TASK TO COMPLETE >> Everything from the line that contains "Pose unit: median" to the end of the data below is to be reproduced verbatim; leave all else out.

DATA FOR PROCESSING below:

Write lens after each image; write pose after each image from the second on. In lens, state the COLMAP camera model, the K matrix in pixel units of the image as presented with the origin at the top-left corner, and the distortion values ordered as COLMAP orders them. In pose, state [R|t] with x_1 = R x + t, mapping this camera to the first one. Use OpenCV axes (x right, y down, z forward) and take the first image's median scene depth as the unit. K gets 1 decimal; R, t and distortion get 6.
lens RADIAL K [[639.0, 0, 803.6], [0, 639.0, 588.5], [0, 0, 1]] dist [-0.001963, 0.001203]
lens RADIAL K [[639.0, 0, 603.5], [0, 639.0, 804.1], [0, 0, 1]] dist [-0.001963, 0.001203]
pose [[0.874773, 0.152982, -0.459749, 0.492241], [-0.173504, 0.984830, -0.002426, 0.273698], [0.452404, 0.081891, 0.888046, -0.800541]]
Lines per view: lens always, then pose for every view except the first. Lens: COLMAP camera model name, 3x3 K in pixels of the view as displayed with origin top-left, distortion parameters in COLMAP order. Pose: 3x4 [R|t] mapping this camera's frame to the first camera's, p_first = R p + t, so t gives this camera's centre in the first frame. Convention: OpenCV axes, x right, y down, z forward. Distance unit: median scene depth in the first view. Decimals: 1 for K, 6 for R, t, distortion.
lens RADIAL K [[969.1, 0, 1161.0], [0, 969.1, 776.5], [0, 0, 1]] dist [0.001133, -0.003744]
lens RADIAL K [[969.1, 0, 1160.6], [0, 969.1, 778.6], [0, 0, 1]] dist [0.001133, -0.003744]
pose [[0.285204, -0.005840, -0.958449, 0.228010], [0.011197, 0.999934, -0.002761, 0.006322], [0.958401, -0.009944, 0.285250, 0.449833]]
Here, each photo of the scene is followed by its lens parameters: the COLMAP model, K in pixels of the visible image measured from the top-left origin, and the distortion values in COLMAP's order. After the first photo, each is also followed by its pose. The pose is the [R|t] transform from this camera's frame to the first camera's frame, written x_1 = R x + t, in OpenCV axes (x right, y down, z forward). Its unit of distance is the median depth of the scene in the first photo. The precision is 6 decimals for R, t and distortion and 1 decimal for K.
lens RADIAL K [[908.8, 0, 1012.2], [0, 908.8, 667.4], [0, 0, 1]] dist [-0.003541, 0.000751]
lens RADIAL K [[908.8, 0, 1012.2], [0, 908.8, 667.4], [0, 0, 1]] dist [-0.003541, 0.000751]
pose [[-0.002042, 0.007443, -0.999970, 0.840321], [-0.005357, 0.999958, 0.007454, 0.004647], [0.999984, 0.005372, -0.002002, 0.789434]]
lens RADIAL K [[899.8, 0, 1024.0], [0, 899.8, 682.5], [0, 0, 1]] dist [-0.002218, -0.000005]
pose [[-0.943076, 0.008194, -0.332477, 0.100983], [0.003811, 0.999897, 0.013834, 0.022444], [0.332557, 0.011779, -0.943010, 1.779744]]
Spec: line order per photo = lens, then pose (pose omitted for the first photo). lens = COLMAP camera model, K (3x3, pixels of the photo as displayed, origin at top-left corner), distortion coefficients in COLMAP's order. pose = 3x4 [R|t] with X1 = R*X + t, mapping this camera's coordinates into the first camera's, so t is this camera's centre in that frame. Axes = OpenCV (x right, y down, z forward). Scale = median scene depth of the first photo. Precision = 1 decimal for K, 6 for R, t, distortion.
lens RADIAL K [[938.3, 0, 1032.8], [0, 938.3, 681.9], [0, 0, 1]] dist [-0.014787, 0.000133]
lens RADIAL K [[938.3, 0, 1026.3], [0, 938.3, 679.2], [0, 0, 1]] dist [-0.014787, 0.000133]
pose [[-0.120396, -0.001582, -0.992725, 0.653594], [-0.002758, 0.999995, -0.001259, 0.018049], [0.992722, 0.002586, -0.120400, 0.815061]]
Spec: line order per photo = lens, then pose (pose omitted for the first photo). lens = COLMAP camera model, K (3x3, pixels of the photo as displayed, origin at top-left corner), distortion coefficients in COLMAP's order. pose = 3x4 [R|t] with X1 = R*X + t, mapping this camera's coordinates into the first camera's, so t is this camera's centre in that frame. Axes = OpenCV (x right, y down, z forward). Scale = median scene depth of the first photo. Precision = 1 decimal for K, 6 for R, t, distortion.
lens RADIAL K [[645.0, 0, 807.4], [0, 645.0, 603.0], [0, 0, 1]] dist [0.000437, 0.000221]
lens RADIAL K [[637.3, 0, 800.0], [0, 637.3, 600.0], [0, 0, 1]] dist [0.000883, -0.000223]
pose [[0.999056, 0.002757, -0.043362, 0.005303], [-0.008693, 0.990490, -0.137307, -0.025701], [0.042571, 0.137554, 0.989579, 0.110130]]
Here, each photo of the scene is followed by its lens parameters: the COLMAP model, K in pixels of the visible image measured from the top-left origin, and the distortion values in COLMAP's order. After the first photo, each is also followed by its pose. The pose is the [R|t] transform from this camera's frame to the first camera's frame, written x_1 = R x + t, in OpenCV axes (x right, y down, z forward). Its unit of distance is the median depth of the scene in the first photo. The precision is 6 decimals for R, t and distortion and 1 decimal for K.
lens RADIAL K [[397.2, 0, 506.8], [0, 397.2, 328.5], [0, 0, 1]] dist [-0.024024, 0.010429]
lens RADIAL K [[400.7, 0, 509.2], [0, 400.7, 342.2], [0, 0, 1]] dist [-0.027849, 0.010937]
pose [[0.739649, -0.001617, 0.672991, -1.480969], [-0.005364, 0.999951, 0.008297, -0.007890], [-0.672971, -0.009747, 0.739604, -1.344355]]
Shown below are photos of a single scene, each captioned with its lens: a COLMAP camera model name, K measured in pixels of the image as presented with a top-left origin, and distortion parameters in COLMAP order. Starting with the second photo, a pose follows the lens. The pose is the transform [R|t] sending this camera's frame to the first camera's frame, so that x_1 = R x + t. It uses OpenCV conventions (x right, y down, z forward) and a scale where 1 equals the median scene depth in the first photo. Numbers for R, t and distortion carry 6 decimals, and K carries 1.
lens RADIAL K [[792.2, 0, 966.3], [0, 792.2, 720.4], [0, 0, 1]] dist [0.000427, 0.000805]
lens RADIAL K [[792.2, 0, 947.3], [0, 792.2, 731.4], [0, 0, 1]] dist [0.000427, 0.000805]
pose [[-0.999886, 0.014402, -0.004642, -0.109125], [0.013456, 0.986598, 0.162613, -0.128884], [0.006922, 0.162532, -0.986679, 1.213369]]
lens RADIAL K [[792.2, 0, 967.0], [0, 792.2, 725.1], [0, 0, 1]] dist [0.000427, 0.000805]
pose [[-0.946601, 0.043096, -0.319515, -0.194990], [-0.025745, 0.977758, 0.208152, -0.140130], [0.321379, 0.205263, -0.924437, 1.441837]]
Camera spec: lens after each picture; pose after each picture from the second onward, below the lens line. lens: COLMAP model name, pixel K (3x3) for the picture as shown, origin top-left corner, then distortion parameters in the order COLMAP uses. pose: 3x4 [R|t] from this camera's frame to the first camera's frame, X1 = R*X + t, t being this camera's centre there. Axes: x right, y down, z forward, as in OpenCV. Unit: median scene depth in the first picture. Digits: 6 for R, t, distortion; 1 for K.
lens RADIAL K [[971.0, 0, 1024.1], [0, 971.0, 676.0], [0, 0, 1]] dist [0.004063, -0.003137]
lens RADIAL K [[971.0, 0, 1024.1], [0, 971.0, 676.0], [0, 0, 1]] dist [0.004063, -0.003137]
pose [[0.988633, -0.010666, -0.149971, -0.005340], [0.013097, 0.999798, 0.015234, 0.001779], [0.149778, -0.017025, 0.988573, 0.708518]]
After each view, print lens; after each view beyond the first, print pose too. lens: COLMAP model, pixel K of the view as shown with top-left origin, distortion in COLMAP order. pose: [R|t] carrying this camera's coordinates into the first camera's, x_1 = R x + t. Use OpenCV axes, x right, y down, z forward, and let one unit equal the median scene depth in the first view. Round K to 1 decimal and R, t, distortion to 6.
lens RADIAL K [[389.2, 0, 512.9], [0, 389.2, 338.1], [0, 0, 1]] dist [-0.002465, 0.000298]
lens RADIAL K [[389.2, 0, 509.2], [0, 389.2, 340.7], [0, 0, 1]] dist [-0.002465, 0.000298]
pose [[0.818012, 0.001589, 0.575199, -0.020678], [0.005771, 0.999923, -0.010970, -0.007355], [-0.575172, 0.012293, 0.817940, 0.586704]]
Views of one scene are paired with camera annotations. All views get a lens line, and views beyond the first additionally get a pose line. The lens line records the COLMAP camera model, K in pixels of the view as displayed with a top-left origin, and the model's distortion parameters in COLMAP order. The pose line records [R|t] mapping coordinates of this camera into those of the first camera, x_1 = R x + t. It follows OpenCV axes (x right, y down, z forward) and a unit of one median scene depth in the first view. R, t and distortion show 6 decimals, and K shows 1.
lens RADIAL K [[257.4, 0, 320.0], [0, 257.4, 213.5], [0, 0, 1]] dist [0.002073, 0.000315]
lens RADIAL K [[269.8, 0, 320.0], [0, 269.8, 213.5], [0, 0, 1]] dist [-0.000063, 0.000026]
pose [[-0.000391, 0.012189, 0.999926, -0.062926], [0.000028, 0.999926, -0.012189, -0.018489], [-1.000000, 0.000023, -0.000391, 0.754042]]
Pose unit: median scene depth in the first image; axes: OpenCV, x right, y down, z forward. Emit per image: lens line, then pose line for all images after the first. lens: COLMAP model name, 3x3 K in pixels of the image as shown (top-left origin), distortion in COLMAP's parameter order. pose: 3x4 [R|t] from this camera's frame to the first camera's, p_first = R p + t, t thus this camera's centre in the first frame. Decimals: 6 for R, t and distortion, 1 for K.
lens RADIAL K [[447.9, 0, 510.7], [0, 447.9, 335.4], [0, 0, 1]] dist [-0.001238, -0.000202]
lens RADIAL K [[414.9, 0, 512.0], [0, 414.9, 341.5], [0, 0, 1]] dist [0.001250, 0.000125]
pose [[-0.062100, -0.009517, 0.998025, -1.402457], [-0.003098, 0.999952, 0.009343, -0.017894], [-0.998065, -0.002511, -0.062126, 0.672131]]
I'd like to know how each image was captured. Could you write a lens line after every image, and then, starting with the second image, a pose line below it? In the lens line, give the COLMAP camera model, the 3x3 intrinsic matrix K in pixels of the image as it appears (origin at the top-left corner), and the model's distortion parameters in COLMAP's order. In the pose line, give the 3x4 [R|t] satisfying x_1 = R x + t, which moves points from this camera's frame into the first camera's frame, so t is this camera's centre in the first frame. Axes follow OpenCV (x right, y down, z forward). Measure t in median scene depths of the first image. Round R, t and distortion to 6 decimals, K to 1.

End of DATA FOR PROCESSING.

FINISHED TASK >>
Pose unit: median scene depth in the first image; axes: OpenCV, x right, y down, z forward. Emit per image: lens line, then pose line for all images after the first. lens: COLMAP model name, 3x3 K in pixels of the image as shown (top-left origin), distortion in COLMAP's parameter order. pose: 3x4 [R|t] from this camera's frame to the first camera's, p_first = R p + t, t thus this camera's centre in the first frame. Decimals: 6 for R, t and distortion, 1 for K.
lens RADIAL K [[447.9, 0, 510.7], [0, 447.9, 335.4], [0, 0, 1]] dist [-0.001238, -0.000202]
lens RADIAL K [[414.9, 0, 512.0], [0, 414.9, 341.5], [0, 0, 1]] dist [0.001250, 0.000125]
pose [[-0.062100, -0.009517, 0.998025, -1.402457], [-0.003098, 0.999952, 0.009343, -0.017894], [-0.998065, -0.002511, -0.062126, 0.672131]]
I'd like to know how each image was captured. Could you write a lens line after every image, and then, starting with the second image, a pose line below it? In the lens line, give the COLMAP camera model, the 3x3 intrinsic matrix K in pixels of the image as it appears (origin at the top-left corner), and the model's distortion parameters in COLMAP's order. In the pose line, give the 3x4 [R|t] satisfying x_1 = R x + t, which moves points from this camera's frame into the first camera's frame, so t is this camera's centre in the first frame. Axes follow OpenCV (x right, y down, z forward). Measure t in median scene depths of the first image. Round R, t and distortion to 6 decimals, K to 1.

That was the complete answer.